Investors’ trust in UAE economy zooms

Investors’ trust in UAE economy zooms

DUBAI: Alliance Business Centers Network (ABCN), has affirmed that the UAE is the least affected globally and regionally when it comes to imposing the value added tax (VAT) on business sectors, which makes its investment environment constantly competitive for all sectors.

A recent study conducted by the group showed that the UAE has the lowest VAT regionally and globally, compared to countries such as UK, Switzerland, Germany, Mexico, South Africa and Australia. The UAE VAT rate is also the lowest among the Arab countries that apply this tax.

The study, which compared between the UAE and a number of countries around the world, revealed that the VAT in UK and France was 20 per cent, Germany 19 per cent, China 17 per cent, Mexico 16 per cent, South Africa 14 %, Australia (Tax similar to VAT) 10 per cent and Switzerland 8 per cent. This means that the UAE is one of the world’s lowest countries in terms of imposing taxes.

The study showed that Taiwan imposes one of the lowest VAT rates at 5 %, followed by Singapore at 7 %, whereas the VAT soars up to 27 % in Hungary, 25 % in Denmark, 22 % in Italy, 21 % in Spain and 18 % in Turkey.

Other countries impose a VAT including Russia at 18 %, Brazil between 7 and 18 %, India at 13.5 %, Indonesia and South Korea at 10 %, Senegal at 18 % and Sri Lanka at 12 %.

In the Arab countries, the study showed that Tunisia imposes the highest VAT at 18 %, Algeria between 7 and 17 %, Egypt at 14 % and Lebanon at 10 %.

The study valued the Cabinet’s recent decision to allocate 70 % of the country’s value added tax revenues to local governments, thereby enhancing their ability to invest in new development projects.

The study ruled out the possibility for the VAT to have any negative effects on Expo 2020 plans and projects, stressing that these projects have opened up sustainable investment areas for the UAE in all investment and service sectors.

The study emphasized that compared to the countries of the region, the UAE proved to be the best when it comes to trust in investments and the availability of comparative advantages that contribute to business growth, especially in terms of infrastructure, transparency, imposition of no income tax and tight investment- regulating legislation.
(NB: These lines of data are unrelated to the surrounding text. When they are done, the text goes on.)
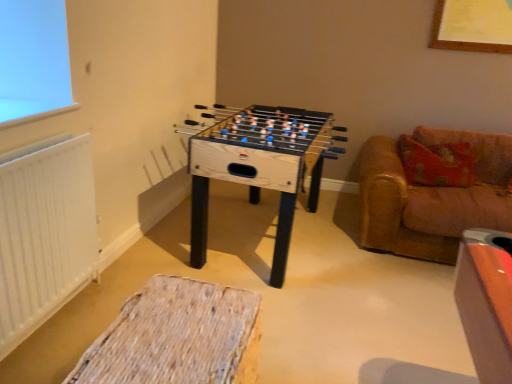
This screenshot has width=512, height=384. In order to click on vacant space underneath white matte radiator at left (from a real-world perspective) in this screenshot , I will do `click(48, 326)`.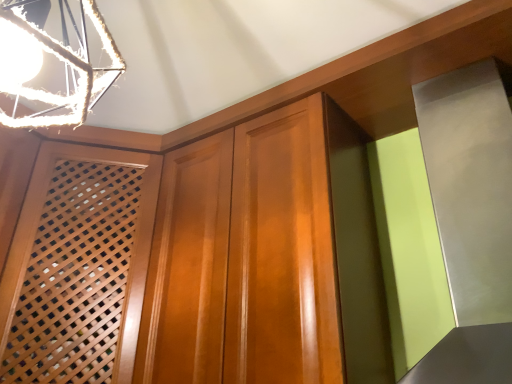
Question: Considering the positions of wooden lattice screen at left and metallic rope at upper left in the image, is wooden lattice screen at left bigger or smaller than metallic rope at upper left?

Choices:
 (A) small
 (B) big

Answer: (B)

Question: Is wooden lattice screen at left inside or outside of metallic rope at upper left?

Choices:
 (A) outside
 (B) inside

Answer: (A)

Question: Considering the positions of wooden lattice screen at left and metallic rope at upper left in the image, is wooden lattice screen at left wider or thinner than metallic rope at upper left?

Choices:
 (A) thin
 (B) wide

Answer: (B)

Question: From their relative heights in the image, would you say metallic rope at upper left is taller or shorter than wooden lattice screen at left?

Choices:
 (A) tall
 (B) short

Answer: (B)

Question: Is point [x=88, y=89] positioned closer to the camera than point [x=29, y=321]?

Choices:
 (A) farther
 (B) closer

Answer: (B)

Question: Relative to wooden lattice screen at left, is metallic rope at upper left in front or behind?

Choices:
 (A) behind
 (B) front

Answer: (B)

Question: Is metallic rope at upper left spatially inside wooden lattice screen at left, or outside of it?

Choices:
 (A) outside
 (B) inside

Answer: (A)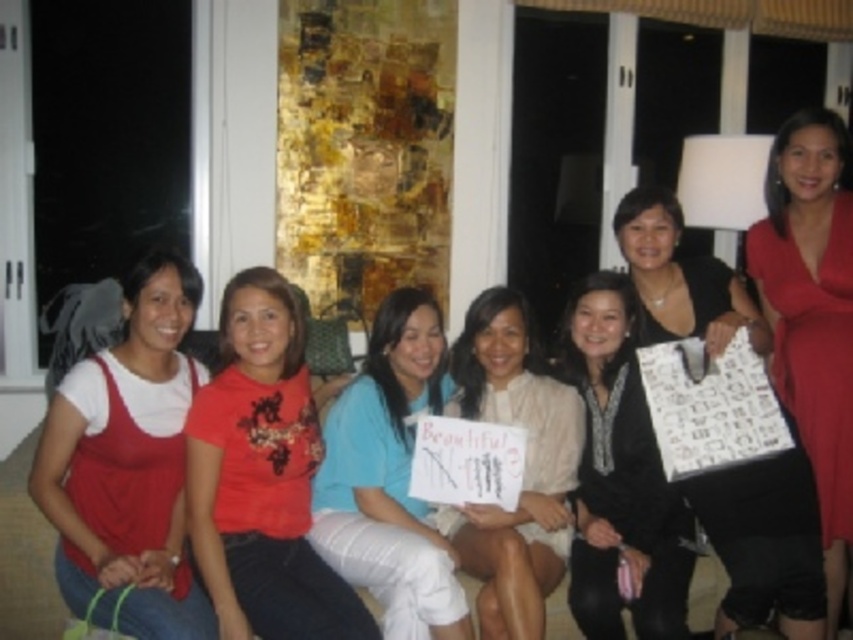
Question: Which of the following is the farthest from the observer?

Choices:
 (A) (614, 300)
 (B) (500, 413)
 (C) (123, 358)
 (D) (784, 204)

Answer: (B)

Question: Which object is positioned farthest from the matte red tank top at left?

Choices:
 (A) matte red dress at right
 (B) black satin dress at center
 (C) white matte sign at center
 (D) red matte shirt at center

Answer: (A)

Question: Is red matte shirt at center to the left of matte blue shirt at center from the viewer's perspective?

Choices:
 (A) yes
 (B) no

Answer: (A)

Question: Considering the relative positions of black satin dress at center and white matte sign at center in the image provided, where is black satin dress at center located with respect to white matte sign at center?

Choices:
 (A) right
 (B) left

Answer: (A)

Question: Can you confirm if matte red tank top at left is positioned to the left of matte red dress at right?

Choices:
 (A) yes
 (B) no

Answer: (A)

Question: Which of the following is the closest to the observer?

Choices:
 (A) black matte bag at center
 (B) red matte shirt at center
 (C) black satin dress at center

Answer: (B)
Data analysis pointed out that the federal and local budgets announced for 2018 prove that government spending on development is increasing, which encourages the business sectors to continue to grow through investment expansion, since the UAE offers a large number of incentives to encourage the growth and sustainability of business. Advanced infrastructure, services, free zones, logistics and robust financial system are some examples to name the few.

The study showed that all the federal and local budgets announced for 2018 confirmed that government spending on development was on the increase, thereby encouraging the business sectors to keep growing. The UAE also provides many incentives that encourage business growth and sustainability, backed by sophisticated infrastructure, services, free zones, logistics and robust financial system, the study added.
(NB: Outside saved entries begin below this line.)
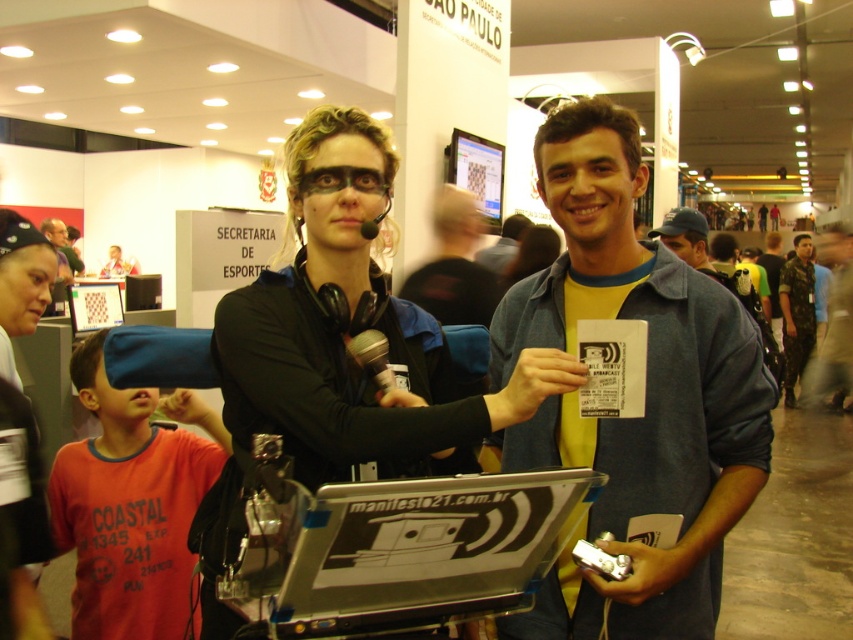
Does red t-shirt at center appear over camouflage fabric shirt at right?

Incorrect, red t-shirt at center is not positioned above camouflage fabric shirt at right.

Is red t-shirt at center shorter than camouflage fabric shirt at right?

Indeed, red t-shirt at center has a lesser height compared to camouflage fabric shirt at right.

What do you see at coordinates (131, 502) in the screenshot? I see `red t-shirt at center` at bounding box center [131, 502].

You are a GUI agent. You are given a task and a screenshot of the screen. Output one action in this format:
    pyautogui.click(x=<x>, y=<y>)
    Task: Click on the red t-shirt at center
    
    Given the screenshot: What is the action you would take?
    pyautogui.click(x=131, y=502)

Between blue denim jacket at center and camouflage fabric shirt at right, which one appears on the left side from the viewer's perspective?

blue denim jacket at center is more to the left.

The image size is (853, 640). What do you see at coordinates (454, 266) in the screenshot?
I see `blue denim jacket at center` at bounding box center [454, 266].

At what (x,y) coordinates should I click in order to perform the action: click on blue denim jacket at center. Please return your answer as a coordinate pair (x, y). The width and height of the screenshot is (853, 640). Looking at the image, I should click on [454, 266].

Does point (450, 301) come farther from viewer compared to point (395, 403)?

Yes, point (450, 301) is behind point (395, 403).

From the picture: Can you confirm if blue denim jacket at center is thinner than silver metallic microphone at center?

No, blue denim jacket at center is not thinner than silver metallic microphone at center.

Does point (433, 296) come farther from viewer compared to point (381, 346)?

Yes, it is.

Where is `blue denim jacket at center`? blue denim jacket at center is located at coordinates (454, 266).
“The potential of business opportunities in the UAE is still high compared to regional countries, given the medium and long-term vision for development and the opening up of new investment fields, i.e. investments in artificial intelligence, ICT and other traditional investment sectors”, the Alliance study said.

According to the study, the business associated with VAT-free sectors such as health and education has also a comparative advantage, compared with the services and products provided in other sectors.

The study stated that the majority of ABNC companies operating in the UAE have the ‘know-how’ of the tax systems applicable in more than 150 countries around the world and that the VAT is the most common tax system in the world including the EU’s 28 countries.

“VAT will ultimately support the development of large public projects that contribute to business growth and sustainability,” said Sherif Kamel, Regional President for Russia ,Middle East and Africa.

Kamel revealed that since VAT was adopted, ABCN started to provide their local and international clients with the necessary guidance and consultations regarding the implementation of the tax, adding that they also familiarized the other companies looking for doing business in the UAE with the tax.

ABCN is currently looking into ways to help the companies in its network to ensure that the operations of their group of companies are run smoothly, Kamel added, noting that the efforts exerted by ABCN are focused on providing a business environment at attractive costs for their clients to develop and grow in the UAE.

The UAE government is striving to ensure the sustainability and continuity of high quality government services in the future, Kamel said.

“VAT income is a new addition to the country’s vision of reducing dependence on oil. The impact of the tax on the cost of living in the UAE will be limited and will vary depending on the lifestyle of individuals and how they behave in spending,” he added.